Assigned task »
Your response should contain every line from the data below that holds the string "boxes".

Data section »
= = = = =

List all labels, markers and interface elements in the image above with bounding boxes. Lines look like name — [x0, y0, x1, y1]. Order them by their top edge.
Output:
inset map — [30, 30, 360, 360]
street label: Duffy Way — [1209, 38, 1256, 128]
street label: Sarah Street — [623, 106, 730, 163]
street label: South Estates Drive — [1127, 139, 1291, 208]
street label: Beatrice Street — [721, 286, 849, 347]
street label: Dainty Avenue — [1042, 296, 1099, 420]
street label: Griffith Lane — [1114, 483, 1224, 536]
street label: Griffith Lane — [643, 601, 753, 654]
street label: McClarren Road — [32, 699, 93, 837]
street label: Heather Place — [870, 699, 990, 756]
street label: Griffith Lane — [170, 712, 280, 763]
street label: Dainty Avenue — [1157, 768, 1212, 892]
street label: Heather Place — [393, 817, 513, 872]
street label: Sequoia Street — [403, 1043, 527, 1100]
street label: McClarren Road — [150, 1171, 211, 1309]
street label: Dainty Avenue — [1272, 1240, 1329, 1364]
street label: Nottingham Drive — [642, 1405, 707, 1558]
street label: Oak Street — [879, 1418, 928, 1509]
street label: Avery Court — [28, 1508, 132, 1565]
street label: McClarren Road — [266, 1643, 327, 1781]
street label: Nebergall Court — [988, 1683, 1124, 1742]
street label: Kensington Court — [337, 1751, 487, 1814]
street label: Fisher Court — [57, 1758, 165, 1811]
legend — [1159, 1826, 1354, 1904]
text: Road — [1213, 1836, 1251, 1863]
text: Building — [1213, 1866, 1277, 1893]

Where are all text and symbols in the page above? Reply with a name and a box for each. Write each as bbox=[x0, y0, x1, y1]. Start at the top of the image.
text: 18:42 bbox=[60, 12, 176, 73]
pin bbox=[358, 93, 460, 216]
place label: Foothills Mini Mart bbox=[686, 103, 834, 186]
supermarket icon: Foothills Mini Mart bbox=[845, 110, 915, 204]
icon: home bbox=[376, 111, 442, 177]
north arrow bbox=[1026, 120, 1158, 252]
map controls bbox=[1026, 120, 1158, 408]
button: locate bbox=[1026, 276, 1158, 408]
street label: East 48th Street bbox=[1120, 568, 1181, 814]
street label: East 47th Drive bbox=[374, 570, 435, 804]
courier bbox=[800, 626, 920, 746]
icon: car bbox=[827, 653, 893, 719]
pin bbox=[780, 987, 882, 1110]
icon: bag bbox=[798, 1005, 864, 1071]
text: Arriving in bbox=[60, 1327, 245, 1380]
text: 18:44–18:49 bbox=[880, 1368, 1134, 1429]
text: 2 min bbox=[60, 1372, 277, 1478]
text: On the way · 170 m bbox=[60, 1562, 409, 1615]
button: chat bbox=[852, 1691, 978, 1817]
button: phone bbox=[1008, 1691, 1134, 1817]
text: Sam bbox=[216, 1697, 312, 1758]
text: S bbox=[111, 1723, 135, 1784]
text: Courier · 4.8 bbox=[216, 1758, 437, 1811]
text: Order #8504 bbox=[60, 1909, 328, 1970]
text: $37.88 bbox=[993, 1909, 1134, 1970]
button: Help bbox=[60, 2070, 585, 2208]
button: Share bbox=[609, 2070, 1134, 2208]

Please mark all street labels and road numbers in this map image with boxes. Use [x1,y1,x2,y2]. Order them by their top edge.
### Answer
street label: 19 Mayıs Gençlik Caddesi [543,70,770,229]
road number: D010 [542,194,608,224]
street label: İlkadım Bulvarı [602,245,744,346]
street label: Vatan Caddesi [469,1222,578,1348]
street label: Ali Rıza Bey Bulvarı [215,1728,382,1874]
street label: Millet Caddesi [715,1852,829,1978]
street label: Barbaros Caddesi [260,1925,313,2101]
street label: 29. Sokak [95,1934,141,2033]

= = = = =

Task result »
List all labels, markers and interface elements in the image above with bounding boxes. Lines look like name — [x0, y0, x1, y1]. Order them by their top edge.
Please mark all street labels and road numbers in this map image with boxes. Use [x1,y1,x2,y2]. Order them by their top edge.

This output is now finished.